Problem details>
Set the listing down again exactly, please, apart from its pictures.

The data>
•••••
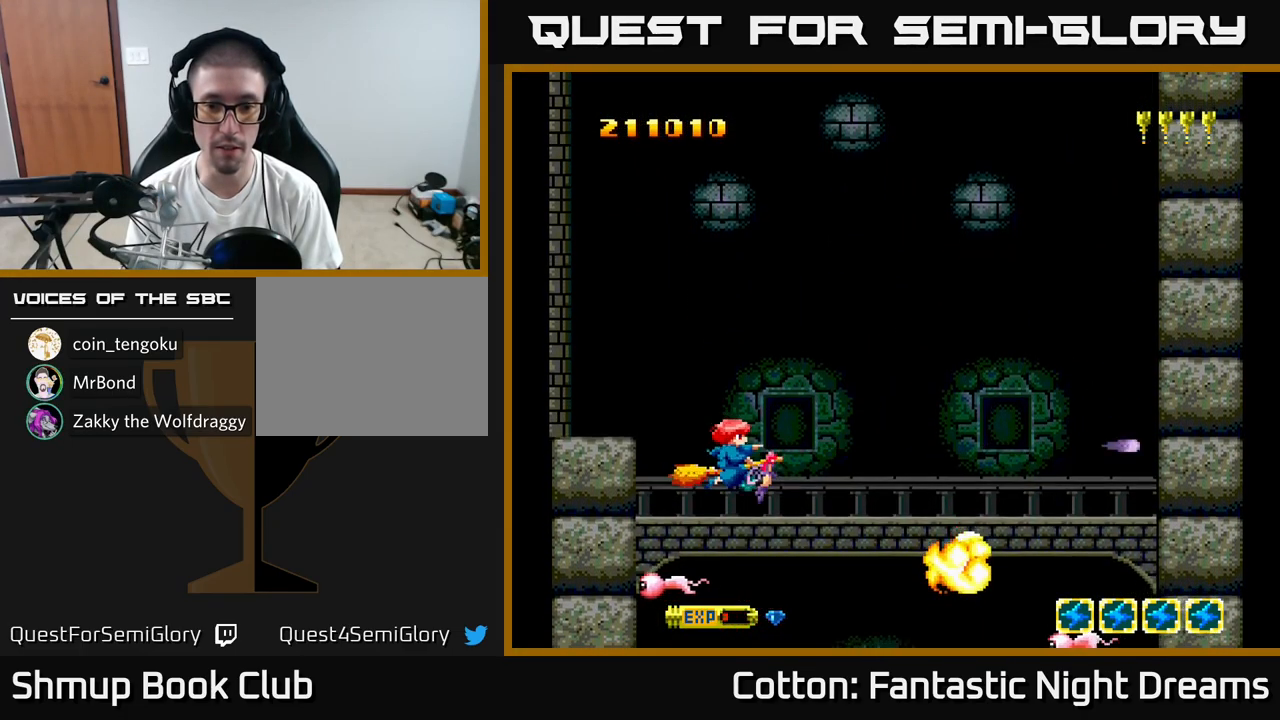
{"buttons": ["B", "Y", "DPAD_UP", "DPAD_LEFT"], "right_stick": "center", "events": [[50, "B", "up"], [184, "DPAD_DOWN", "down"], [234, "B", "down"], [350, "DPAD_DOWN", "up"], [367, "DPAD_RIGHT", "up"], [383, "DPAD_UP", "down"], [450, "DPAD_LEFT", "down"]]}
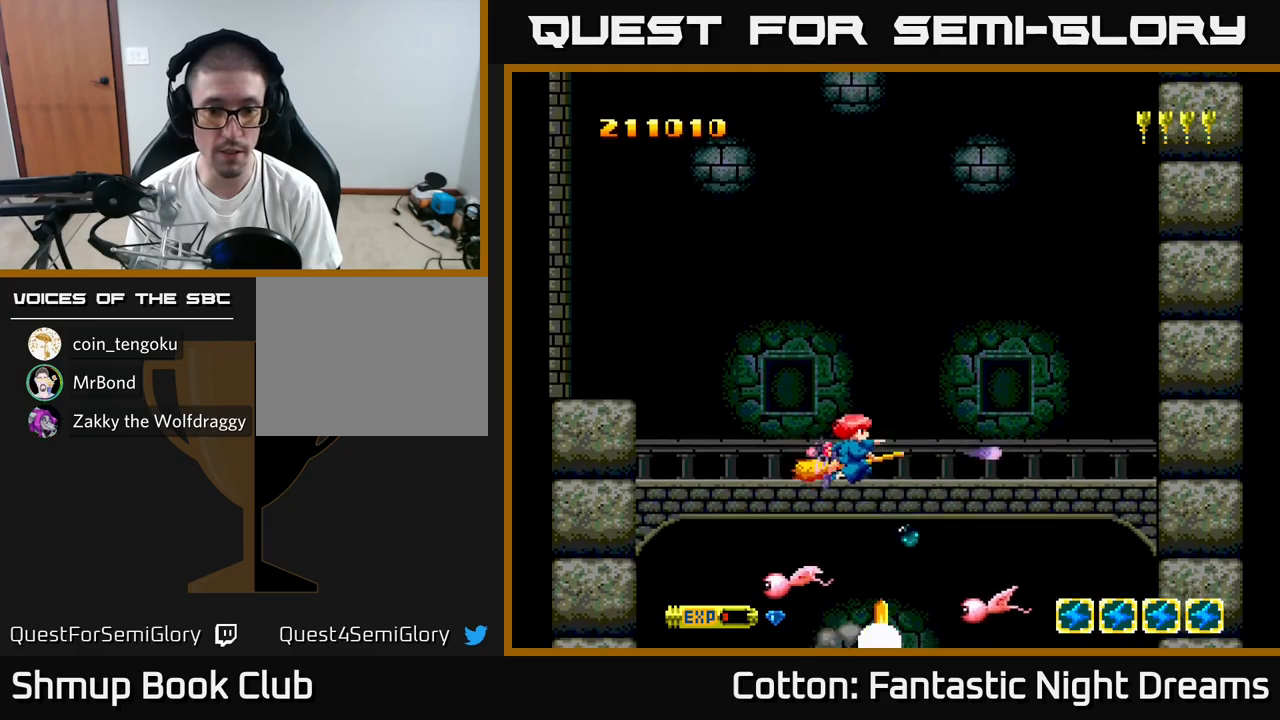
{"buttons": ["B", "Y"], "right_stick": "center", "events": [[33, "DPAD_UP", "up"], [166, "DPAD_DOWN", "down"], [266, "DPAD_LEFT", "up"], [283, "DPAD_LEFT", "down"], [333, "DPAD_LEFT", "up"], [416, "DPAD_RIGHT", "down"], [483, "DPAD_DOWN", "up"], [500, "DPAD_RIGHT", "up"]]}
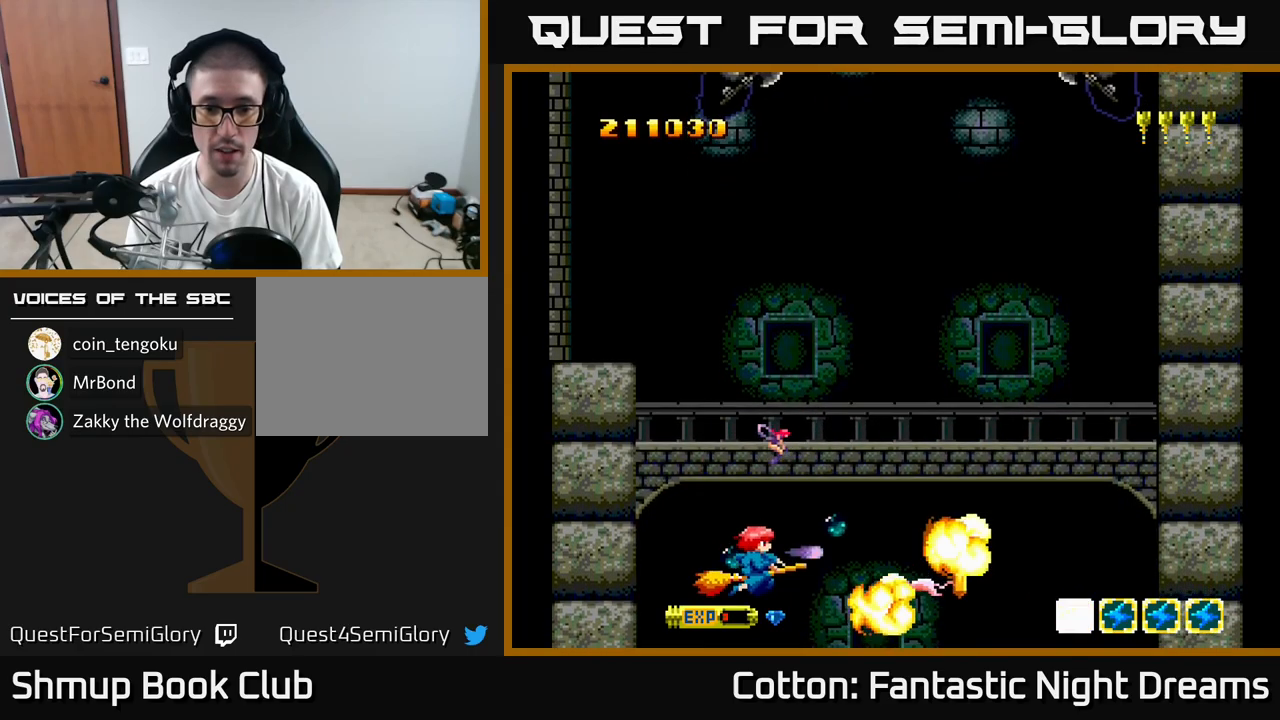
{"buttons": ["B", "Y", "DPAD_DOWN"], "right_stick": "center", "events": [[400, "DPAD_RIGHT", "down"], [450, "DPAD_DOWN", "down"], [466, "DPAD_RIGHT", "up"]]}
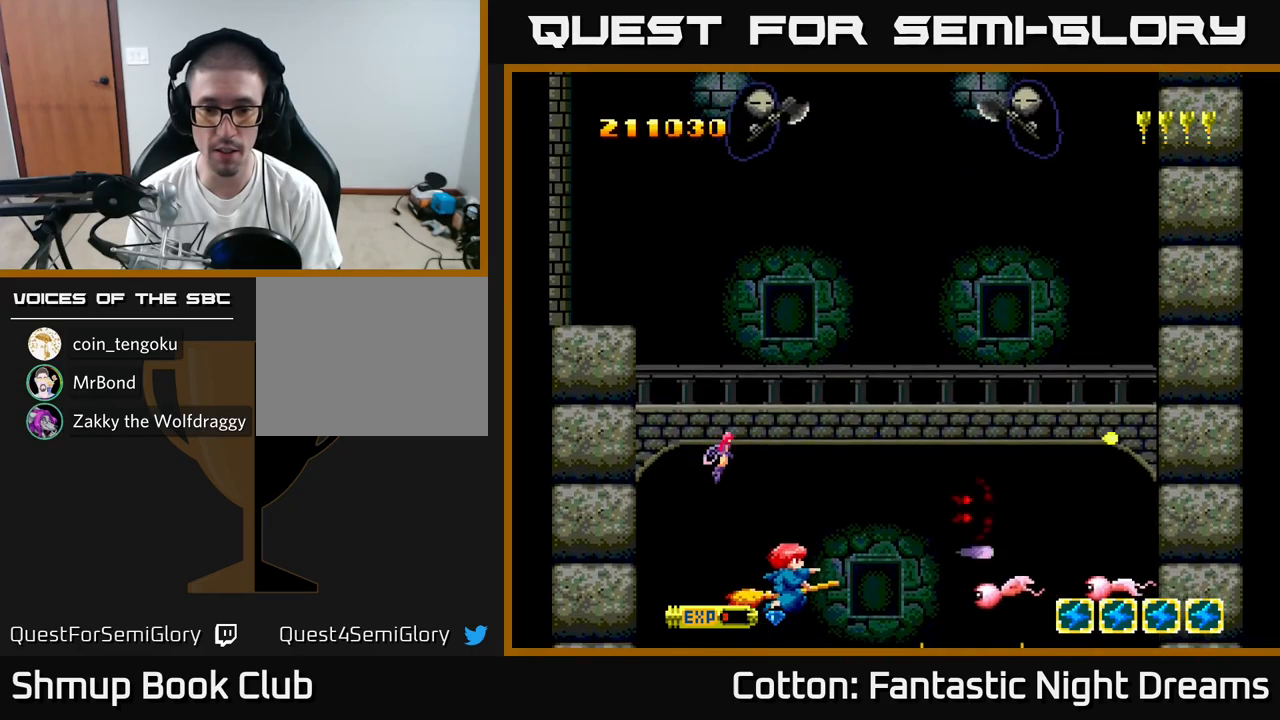
{"buttons": ["B", "Y", "DPAD_RIGHT"], "right_stick": "center", "events": [[116, "DPAD_DOWN", "up"], [133, "DPAD_RIGHT", "down"], [150, "DPAD_RIGHT", "up"], [150, "DPAD_UP", "down"], [266, "DPAD_RIGHT", "down"], [300, "DPAD_UP", "up"], [333, "DPAD_UP", "down"], [500, "DPAD_UP", "up"]]}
•••••
Response below>
{"buttons": ["B", "Y", "DPAD_UP", "DPAD_LEFT"], "right_stick": "center", "events": [[50, "B", "up"], [184, "DPAD_DOWN", "down"], [234, "B", "down"], [350, "DPAD_DOWN", "up"], [367, "DPAD_RIGHT", "up"], [383, "DPAD_UP", "down"], [450, "DPAD_LEFT", "down"]]}
{"buttons": ["B", "Y"], "right_stick": "center", "events": [[33, "DPAD_UP", "up"], [166, "DPAD_DOWN", "down"], [266, "DPAD_LEFT", "up"], [283, "DPAD_LEFT", "down"], [333, "DPAD_LEFT", "up"], [416, "DPAD_RIGHT", "down"], [483, "DPAD_DOWN", "up"], [500, "DPAD_RIGHT", "up"]]}
{"buttons": ["B", "Y", "DPAD_DOWN"], "right_stick": "center", "events": [[400, "DPAD_RIGHT", "down"], [450, "DPAD_DOWN", "down"], [466, "DPAD_RIGHT", "up"]]}
{"buttons": ["B", "Y", "DPAD_RIGHT"], "right_stick": "center", "events": [[116, "DPAD_DOWN", "up"], [133, "DPAD_RIGHT", "down"], [150, "DPAD_RIGHT", "up"], [150, "DPAD_UP", "down"], [266, "DPAD_RIGHT", "down"], [300, "DPAD_UP", "up"], [333, "DPAD_UP", "down"], [500, "DPAD_UP", "up"]]}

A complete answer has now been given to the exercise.